Data excerpts
<<<<
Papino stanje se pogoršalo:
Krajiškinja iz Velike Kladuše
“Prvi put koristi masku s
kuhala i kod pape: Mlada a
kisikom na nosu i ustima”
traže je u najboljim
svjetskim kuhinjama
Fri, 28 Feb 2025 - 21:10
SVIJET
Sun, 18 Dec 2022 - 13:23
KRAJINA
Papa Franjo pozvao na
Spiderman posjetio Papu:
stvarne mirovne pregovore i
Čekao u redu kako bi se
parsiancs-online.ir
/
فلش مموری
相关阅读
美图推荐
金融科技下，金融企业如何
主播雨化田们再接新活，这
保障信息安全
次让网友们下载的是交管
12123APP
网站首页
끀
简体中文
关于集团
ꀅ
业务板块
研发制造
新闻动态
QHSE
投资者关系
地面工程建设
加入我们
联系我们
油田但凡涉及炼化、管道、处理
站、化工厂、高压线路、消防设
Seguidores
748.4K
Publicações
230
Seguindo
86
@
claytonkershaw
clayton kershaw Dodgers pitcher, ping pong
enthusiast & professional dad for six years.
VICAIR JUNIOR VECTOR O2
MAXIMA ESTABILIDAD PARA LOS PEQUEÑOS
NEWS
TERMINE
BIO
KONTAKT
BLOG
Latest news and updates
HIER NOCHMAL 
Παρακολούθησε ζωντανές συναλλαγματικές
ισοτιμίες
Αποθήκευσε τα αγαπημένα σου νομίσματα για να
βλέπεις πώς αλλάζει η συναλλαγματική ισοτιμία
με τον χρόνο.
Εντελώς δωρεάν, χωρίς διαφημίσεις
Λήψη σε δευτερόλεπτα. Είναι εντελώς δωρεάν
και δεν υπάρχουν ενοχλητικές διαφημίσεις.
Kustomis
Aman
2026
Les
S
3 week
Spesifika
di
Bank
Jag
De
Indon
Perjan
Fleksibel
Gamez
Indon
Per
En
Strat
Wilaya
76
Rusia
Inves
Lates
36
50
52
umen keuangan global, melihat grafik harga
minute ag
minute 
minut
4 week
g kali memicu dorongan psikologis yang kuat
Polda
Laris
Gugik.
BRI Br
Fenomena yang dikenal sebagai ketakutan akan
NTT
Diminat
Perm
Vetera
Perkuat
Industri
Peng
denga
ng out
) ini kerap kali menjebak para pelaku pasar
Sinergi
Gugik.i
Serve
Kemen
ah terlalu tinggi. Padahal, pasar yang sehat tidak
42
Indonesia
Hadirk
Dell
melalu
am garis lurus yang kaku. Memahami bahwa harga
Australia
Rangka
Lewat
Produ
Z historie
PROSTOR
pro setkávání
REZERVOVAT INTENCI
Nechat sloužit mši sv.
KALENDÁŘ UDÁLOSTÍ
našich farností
>>>>
All of the entries above are to be printed again exactly.

Papino stanje se pogoršalo:
Krajiškinja iz Velike Kladuše
“Prvi put koristi masku s
kuhala i kod pape: Mlada a
kisikom na nosu i ustima”
traže je u najboljim
svjetskim kuhinjama
Fri, 28 Feb 2025 - 21:10
SVIJET
Sun, 18 Dec 2022 - 13:23
KRAJINA
Papa Franjo pozvao na
Spiderman posjetio Papu:
stvarne mirovne pregovore i
Čekao u redu kako bi se
parsiancs-online.ir
/
فلش مموری
相关阅读
美图推荐
金融科技下，金融企业如何
主播雨化田们再接新活，这
保障信息安全
次让网友们下载的是交管
12123APP
网站首页
끀
简体中文
关于集团
ꀅ
业务板块
研发制造
新闻动态
QHSE
投资者关系
地面工程建设
加入我们
联系我们
油田但凡涉及炼化、管道、处理
站、化工厂、高压线路、消防设
Seguidores
748.4K
Publicações
230
Seguindo
86
@
claytonkershaw
clayton kershaw Dodgers pitcher, ping pong
enthusiast & professional dad for six years.
VICAIR JUNIOR VECTOR O2
MAXIMA ESTABILIDAD PARA LOS PEQUEÑOS
NEWS
TERMINE
BIO
KONTAKT
BLOG
Latest news and updates
HIER NOCHMAL 
Παρακολούθησε ζωντανές συναλλαγματικές
ισοτιμίες
Αποθήκευσε τα αγαπημένα σου νομίσματα για να
βλέπεις πώς αλλάζει η συναλλαγματική ισοτιμία
με τον χρόνο.
Εντελώς δωρεάν, χωρίς διαφημίσεις
Λήψη σε δευτερόλεπτα. Είναι εντελώς δωρεάν
και δεν υπάρχουν ενοχλητικές διαφημίσεις.
Kustomis
Aman
2026
Les
S
3 week
Spesifika
di
Bank
Jag
De
Indon
Perjan
Fleksibel
Gamez
Indon
Per
En
Strat
Wilaya
76
Rusia
Inves
Lates
36
50
52
umen keuangan global, melihat grafik harga
minute ag
minute 
minut
4 week
g kali memicu dorongan psikologis yang kuat
Polda
Laris
Gugik.
BRI Br
Fenomena yang dikenal sebagai ketakutan akan
NTT
Diminat
Perm
Vetera
Perkuat
Industri
Peng
denga
ng out
) ini kerap kali menjebak para pelaku pasar
Sinergi
Gugik.i
Serve
Kemen
ah terlalu tinggi. Padahal, pasar yang sehat tidak
42
Indonesia
Hadirk
Dell
melalu
am garis lurus yang kaku. Memahami bahwa harga
Australia
Rangka
Lewat
Produ
Z historie
PROSTOR
pro setkávání
REZERVOVAT INTENCI
Nechat sloužit mši sv.
KALENDÁŘ UDÁLOSTÍ
našich farností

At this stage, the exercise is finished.